Randy Manuel, Penticton, British Columbia, has studied the history of the fort and the fur trade. He's retraced the steps of the trading brigades that left the fort and took the furs downstream to the main post of the Hudson's Bay Company in Vancouver. In his presentation "The Life of the Territory," Manuel will talk about the fort, the fur trade and its part in the early history of the region.

Fort Okanogan was founded in 1811 by American explorers ranging upstream from the newly founded trading post of Astoria. They were fur traders; the fur trade was a booming business in 1811, and the Oregon country was the scene of fierce competition between the New York interests of the Astors and the Hudson's Bay Company based in London. Fort Okanogan was abandoned by the Astor interests and taken over by Hudson's Bay Company; before 1847, what became Washington state was claimed by both the British and Americans and Hudson's Bay Company had outposts throughout the region.

Twice a year the local traders would take the furs collected in the last six months and head downriver to Vancouver. The trip was 1,000 miles; the travelers went by canoe, freight bateaux (a style of boat well known on the Canadian frontier) built at the fort, horseback and on foot. Hudson's Bay Company always conducted operations in a certain style; "the parade often included a bagpiper to add to the hardship," wrote Karen Beaudette of the Okanogan County Historical Society in a press release.

The tall felt hat made of beaver fur was the basis of the fur trade; when it went out of fashion the trade went with it.
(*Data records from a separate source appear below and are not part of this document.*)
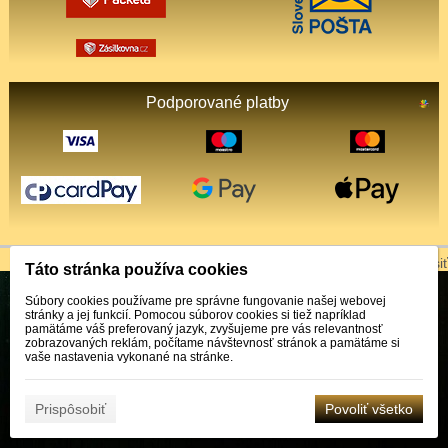
Podporované platby
© 2026 WEXBO |
www.wexbo.com
|
Prihlásiť
Táto stránka používa cookies
Súbory cookies používame pre správne fungovanie našej webovej
stránky a jej funkcií. Pomocou súborov cookies si tiež napríklad
pamätáme váš preferovaný jazyk, zvyšujeme pre vás relevantnosť
zobrazovaných reklám, počítame návštevnosť stránok a pamätáme si
vaše nastavenia vykonané na stránke.
Prispôsobiť
Povoliť všetko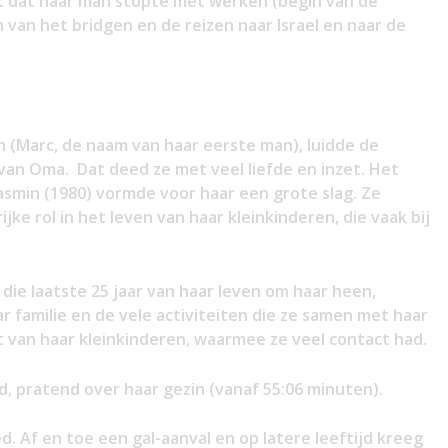
 dat haar man stopte met werken (begin van de
 van het bridgen en de reizen naar Israel en naar de
 (Marc, de naam van haar eerste man), luidde de
 van Oma. Dat deed ze met veel liefde en inzet. Het
asmin (1980) vormde voor haar een grote slag. Ze
ke rol in het leven van haar kleinkinderen, die vaak bij
die laatste 25 jaar van haar leven om haar heen,
r familie en de vele activiteiten die ze samen met haar
 van haar kleinkinderen, waarmee ze veel contact had.
jd, pratend over haar gezin (vanaf 55:06 minuten).
 Af en toe een gal-aanval en op latere leeftijd kreeg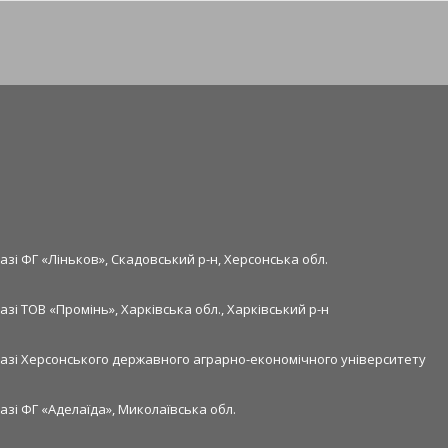
азі ФГ «Ліньков», Скадовський р-н, Херсонська обл.
азі ТОВ «Промінь», Харківська обл., Харківський р-н
базі Херсонського державного аграрно-економічного університету
азі ФГ «Аделаїда», Миколаївська обл.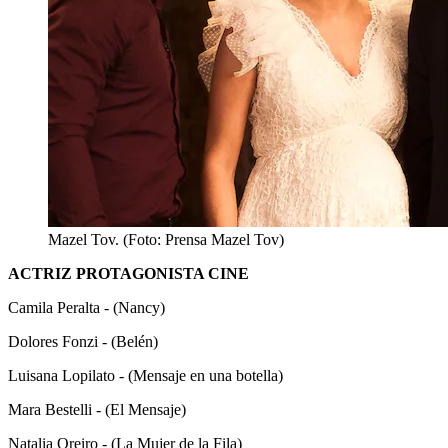
Mazel Tov. (Foto: Prensa Mazel Tov)
ACTRIZ PROTAGONISTA CINE
Camila Peralta - (Nancy)
Dolores Fonzi - (Belén)
Luisana Lopilato - (Mensaje en una botella)
Mara Bestelli - (El Mensaje)
Natalia Oreiro - (La Mujer de la Fila)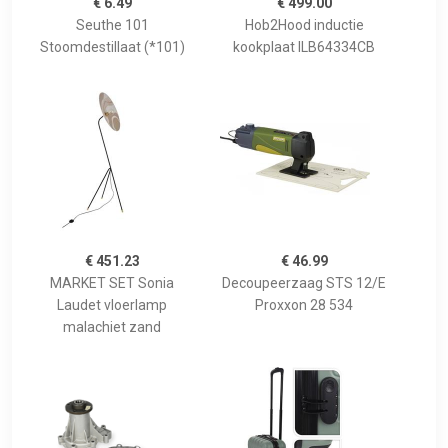
€ 6.49
€ 499.00
Seuthe 101
Hob2Hood inductie
Stoomdestillaat (*101)
kookplaat ILB64334CB
€ 451.23
€ 46.99
MARKET SET Sonia
Decoupeerzaag STS 12/E
Laudet vloerlamp
Proxxon 28 534
malachiet zand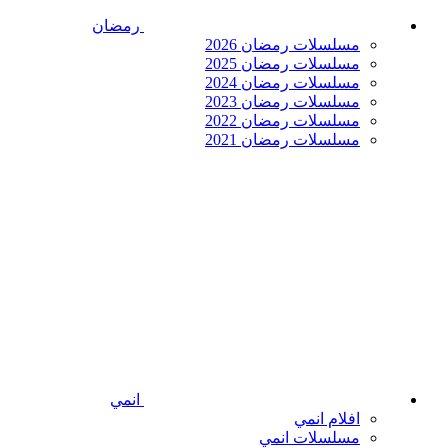
رمضان
مسلسلات رمضان 2026
مسلسلات رمضان 2025
مسلسلات رمضان 2024
مسلسلات رمضان 2023
مسلسلات رمضان 2022
مسلسلات رمضان 2021
انمي
افلام انمي
مسلسلات انمي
Fort Okanogan was abandoned by the late 1850s, its story almost forgotten. But not quite. The site of the fort-actually two forts; it was moved not long after it was built-was excavated in the early 1960s, prior to the completion of Wells Dam. (The waters from Wells Dam covered both sites.) Historian Lloyd Keith researched the story of the fort and wrote a book, "Fort Okanogan, A Dull and Dreary Place: the Thompson River District in the Fur Trade, 1811-1860." (The title comes from an early occupant who was stuck a little too long on station.) The book will be published this month by the Okanogan County Historical Society.